Rebeca mengembuskan napas berat. Ia mulai menyalahkan dirinya karena selama ini tak banyak menghabiskan waktu bersama Chloe, hingga putrinya merasa lebih bergantung pada orang lain ketimbang dirinya. "It's just a phase, sayang. Kamu akan melewati semua ini, lama kelamaan kamu juga pasti lupa akan perasaan itu. Mama sadar selama ini jarang ngabisin waktu sama kamu. Kinal ada di saat mama nggak hadir. Kamu hanya-"

"It's not a phase, ma. It's not a phase. Apa pun pendapat mama mengenai perasaanku terhadap Kinal, entah itu cuma fase, atau karena kehadiran Kinal mengisi peran saudara, itu semua nggak bener, ma. Aku bahkan nggak butuh saudara yang perlu ngasi perhatian, yang mau nemenin aku di situasi apa pun. Aku cuma butuh Kinal."

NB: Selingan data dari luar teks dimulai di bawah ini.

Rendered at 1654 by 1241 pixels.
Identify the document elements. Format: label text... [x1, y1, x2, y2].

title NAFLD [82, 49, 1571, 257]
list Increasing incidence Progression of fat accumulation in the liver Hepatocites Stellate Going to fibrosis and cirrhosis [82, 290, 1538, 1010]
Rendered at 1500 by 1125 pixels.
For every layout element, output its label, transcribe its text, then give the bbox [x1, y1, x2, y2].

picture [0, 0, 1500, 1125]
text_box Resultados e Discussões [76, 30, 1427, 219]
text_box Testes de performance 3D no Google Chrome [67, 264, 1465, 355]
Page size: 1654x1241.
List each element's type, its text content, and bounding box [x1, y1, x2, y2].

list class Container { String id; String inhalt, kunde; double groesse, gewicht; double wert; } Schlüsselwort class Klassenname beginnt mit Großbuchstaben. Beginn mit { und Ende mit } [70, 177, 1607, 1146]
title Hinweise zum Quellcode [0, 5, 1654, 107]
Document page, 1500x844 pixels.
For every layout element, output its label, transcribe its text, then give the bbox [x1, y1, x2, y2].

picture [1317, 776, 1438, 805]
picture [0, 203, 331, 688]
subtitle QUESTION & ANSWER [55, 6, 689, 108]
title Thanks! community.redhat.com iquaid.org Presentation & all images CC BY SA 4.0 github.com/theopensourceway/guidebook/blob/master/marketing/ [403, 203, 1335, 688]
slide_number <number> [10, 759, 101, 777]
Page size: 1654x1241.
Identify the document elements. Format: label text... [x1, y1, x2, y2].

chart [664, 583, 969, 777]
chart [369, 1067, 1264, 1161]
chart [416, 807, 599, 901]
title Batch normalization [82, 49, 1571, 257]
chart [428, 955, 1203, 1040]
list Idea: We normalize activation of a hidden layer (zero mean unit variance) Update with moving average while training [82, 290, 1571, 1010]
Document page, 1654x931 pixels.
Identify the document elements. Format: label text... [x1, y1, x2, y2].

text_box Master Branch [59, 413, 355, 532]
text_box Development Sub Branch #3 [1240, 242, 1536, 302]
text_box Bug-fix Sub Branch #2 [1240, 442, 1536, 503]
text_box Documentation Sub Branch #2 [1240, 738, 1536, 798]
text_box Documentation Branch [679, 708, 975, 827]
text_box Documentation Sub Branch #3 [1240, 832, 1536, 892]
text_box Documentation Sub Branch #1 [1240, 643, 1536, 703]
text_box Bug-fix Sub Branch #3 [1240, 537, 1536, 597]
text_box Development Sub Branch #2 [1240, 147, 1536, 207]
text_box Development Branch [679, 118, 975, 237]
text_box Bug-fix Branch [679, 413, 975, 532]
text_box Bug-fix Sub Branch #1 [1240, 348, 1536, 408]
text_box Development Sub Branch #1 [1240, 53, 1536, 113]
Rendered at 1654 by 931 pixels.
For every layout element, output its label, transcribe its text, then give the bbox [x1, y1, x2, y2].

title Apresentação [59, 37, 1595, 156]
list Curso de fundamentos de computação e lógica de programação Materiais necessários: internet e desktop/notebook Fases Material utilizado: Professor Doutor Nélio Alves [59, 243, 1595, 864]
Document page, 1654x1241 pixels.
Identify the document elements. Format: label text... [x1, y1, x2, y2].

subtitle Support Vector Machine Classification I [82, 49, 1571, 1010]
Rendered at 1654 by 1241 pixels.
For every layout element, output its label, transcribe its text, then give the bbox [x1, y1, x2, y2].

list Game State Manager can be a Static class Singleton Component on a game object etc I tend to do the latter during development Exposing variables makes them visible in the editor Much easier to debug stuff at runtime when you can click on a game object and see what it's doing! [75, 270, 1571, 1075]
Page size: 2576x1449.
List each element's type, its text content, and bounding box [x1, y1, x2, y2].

Kuat-kuat Rebeca mengepalkan tangan, matanya terpejam. Entah mana yang lebih sakit, fakta bahwa putrinya mencintai perempuan, atau fakta bahwa mereka mencintai orang yang sama.

Sebetulnya, jauh di dalam lubuk hatinya, di antara rasa syukur karena Kinal selalu menemai Chloe di saat ia tak bisa, selalu ada kekhawatiran yang terselip di benak Rebeca ketika melihat Chloe yang begitu dekat, bahkan bergantung pada Kinal. Tapi pikiran itu ia buang jauh-jauh, karena ia pikir Chloe memang sangat manja pada orang-orang terdekatnya.

"Chloe percaya sama mama, itu cuma perasaan sesaat, sayang. Coba sibukkin diri kamu dengan berbagai aktifitas, pasti lama kelamaan kamu akan lupa."

"Nggak bisa, ma."

"Sayang..."

"Perasaanku ke Kinal itu nyata, ma. Stop bilang bahwa ini perasaan sesaat! Aku yang ngalamin ini, aku yang paling tau gimana perasaanku. I want her... I want to be with her."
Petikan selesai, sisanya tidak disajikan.